PotentialFunny7143@reddit
Nice, which is the smaller llm that works with it? Qwen3-coder-30b-a3b works?
tarruda@reddit (OP)
I didn't try it, but I suspect it won't work well with smaller LLMs because claude code is very inefficient in its token usage. IIRC just the system prompt takes about 15k tokens, and I haven't seen a LLM in the range of 30B parameters that can deal with this.
No-Low9948@reddit
As you can see from `/context`, the context pressure of Claude Code's built-in tools is high.
They use up to 15k tokens. If we can remove the ones we don't need, the system prompt itself uses only 3.1k tokens, so the burden should be significantly reduced.
tarruda@reddit (OP)
What is
/contextand how do I see it?Yea I imagine most tools exposed by claude code are not needed. Would be cool if llama-server had a way to customizable way to preprocess request parameters before passing to the chat template. That way we could delete the tools that are not needed, or even simplify the system prompt.
dtdisapointingresult@reddit
Should be trivial with a Python API proxy in the middle. Point CC at proxy, write some Python to trim it, then forward to llama.cpp.
PotentialFunny7143@reddit
wow 15k is a lot, open code is 11k and already works quite well
sakastudio@reddit
In reality, I think it's better to use OpenAI or Anthropic's AI for agent coding.

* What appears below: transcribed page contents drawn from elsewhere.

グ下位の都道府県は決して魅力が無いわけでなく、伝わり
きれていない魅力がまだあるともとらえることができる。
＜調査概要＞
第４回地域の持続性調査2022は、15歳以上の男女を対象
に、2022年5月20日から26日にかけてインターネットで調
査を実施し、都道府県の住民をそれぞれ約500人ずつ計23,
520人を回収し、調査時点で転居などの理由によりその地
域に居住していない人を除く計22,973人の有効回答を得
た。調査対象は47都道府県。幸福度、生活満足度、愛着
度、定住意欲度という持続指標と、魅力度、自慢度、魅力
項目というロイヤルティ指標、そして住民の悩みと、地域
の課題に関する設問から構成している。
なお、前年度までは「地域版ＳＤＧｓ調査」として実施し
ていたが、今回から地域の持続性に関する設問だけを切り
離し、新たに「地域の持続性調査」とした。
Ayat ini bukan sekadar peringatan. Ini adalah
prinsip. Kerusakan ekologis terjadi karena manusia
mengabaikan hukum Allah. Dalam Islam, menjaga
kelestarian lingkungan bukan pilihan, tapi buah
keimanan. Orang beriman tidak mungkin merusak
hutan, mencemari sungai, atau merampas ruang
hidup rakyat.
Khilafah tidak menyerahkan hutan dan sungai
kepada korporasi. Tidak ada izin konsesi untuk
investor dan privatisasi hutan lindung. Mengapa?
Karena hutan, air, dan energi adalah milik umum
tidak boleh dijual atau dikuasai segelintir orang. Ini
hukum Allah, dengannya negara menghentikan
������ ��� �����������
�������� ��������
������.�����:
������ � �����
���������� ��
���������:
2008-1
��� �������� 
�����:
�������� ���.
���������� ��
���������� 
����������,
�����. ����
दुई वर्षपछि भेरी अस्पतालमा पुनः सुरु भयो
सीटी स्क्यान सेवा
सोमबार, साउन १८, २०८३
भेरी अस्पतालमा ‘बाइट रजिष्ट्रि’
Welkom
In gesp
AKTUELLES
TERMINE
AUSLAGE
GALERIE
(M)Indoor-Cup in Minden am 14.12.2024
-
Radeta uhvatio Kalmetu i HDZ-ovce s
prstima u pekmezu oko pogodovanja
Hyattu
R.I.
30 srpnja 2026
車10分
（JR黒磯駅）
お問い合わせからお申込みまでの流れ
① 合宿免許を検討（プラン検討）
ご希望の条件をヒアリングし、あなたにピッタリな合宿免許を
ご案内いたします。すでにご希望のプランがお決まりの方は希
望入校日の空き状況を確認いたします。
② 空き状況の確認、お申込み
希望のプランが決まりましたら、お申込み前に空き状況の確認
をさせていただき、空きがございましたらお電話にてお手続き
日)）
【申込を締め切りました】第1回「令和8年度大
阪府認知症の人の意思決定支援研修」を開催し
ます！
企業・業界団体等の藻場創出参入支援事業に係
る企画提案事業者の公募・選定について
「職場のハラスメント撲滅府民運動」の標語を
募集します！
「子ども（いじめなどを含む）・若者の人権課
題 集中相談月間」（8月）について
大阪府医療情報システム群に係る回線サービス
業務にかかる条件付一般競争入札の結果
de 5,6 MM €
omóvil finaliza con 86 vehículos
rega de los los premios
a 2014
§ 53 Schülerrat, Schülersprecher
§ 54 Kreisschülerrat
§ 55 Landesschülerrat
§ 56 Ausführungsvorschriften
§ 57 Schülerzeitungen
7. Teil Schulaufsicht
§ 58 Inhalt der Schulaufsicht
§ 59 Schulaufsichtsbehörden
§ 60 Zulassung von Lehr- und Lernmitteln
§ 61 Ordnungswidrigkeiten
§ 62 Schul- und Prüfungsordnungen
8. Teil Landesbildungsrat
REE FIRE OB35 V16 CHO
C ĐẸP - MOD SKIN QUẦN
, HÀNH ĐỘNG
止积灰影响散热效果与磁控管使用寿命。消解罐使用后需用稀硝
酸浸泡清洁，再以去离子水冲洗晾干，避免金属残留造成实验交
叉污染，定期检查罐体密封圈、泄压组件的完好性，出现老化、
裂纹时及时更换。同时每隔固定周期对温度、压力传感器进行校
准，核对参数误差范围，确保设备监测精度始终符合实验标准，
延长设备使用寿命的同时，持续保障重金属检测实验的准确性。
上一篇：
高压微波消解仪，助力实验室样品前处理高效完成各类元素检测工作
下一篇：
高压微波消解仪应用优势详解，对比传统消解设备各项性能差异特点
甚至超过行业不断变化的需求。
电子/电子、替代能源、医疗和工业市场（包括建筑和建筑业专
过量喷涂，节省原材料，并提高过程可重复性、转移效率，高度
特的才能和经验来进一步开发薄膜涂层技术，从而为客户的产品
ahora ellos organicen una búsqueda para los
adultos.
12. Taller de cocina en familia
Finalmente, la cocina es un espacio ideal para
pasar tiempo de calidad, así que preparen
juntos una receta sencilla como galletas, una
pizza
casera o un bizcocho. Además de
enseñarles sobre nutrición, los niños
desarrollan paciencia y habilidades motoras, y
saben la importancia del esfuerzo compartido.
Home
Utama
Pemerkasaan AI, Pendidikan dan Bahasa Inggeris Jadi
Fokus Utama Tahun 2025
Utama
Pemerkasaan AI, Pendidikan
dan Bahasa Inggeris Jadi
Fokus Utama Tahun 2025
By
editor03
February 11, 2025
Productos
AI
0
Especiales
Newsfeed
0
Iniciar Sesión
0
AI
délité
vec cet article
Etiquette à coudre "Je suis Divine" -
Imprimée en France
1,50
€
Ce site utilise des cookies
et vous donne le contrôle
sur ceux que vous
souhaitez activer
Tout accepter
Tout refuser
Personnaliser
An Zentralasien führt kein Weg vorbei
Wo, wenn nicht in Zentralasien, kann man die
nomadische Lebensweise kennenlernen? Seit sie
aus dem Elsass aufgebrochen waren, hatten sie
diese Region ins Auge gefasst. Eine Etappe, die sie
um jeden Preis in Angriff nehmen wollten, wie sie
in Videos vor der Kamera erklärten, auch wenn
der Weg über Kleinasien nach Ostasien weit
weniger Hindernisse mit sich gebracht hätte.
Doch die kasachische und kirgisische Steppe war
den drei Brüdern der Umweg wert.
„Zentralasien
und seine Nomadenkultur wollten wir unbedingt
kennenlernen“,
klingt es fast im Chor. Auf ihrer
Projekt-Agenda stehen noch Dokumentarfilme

I think this feature will only be useful in some very closed projects.
Magnus114@reddit
Is there any advantages or using claude code router?
tarruda@reddit (OP)
Not familiar with claude code router, but the Anthropic API support allows claude code to connect directly to llama.cpp without any proxies or adapters.
noiserr@reddit
If the slower models were at least better they could perhaps compensate with the fact that they make better decisions so they have to iterate less. The issue is they aren't better. At least the models I've tried up to 235 billion parameters. I can't run anything bigger.
tarruda@reddit (OP)
The only LLM in that range that I've started to try was Minimax M2 IQ4_XS, but it was far too slow for me to proceed. I gave up after it taking 30 minutes to answer the first question about a project. I didn't even bother with Qwen3 235B because it is much smaller and probably wasn't even trained for this kind of agentic use anyway.
IMO the main issue is not caused by the LLMs, but by the fact that claude code basic system prompt + tools take about 15k tokens of context. Local models would benefit from a more efficient CLI tool, one that makes better use of the available context.
GPT-OSS 120b can work (20b seems to get confused by the big system prompt + tools) but it seems to work better with codex.
Mythril_Zombie@reddit
Have any info on how to get them to talk?
tarruda@reddit (OP)
Not sure what you mean, but if you just want to know how to connect claude code, all you need is to set ANTHROPIC_BASE_URL env var to point to your llama-server url:
I'd say you need at least 60k context to get anything out of claude code.
No-Statement-0001@reddit
Awesome! I’ll add this to llama-swap this weekend!
ilintar@reddit
Yup, very cool feature. Also works with other clients expecting Anthropic Messages API instead of OpenAI.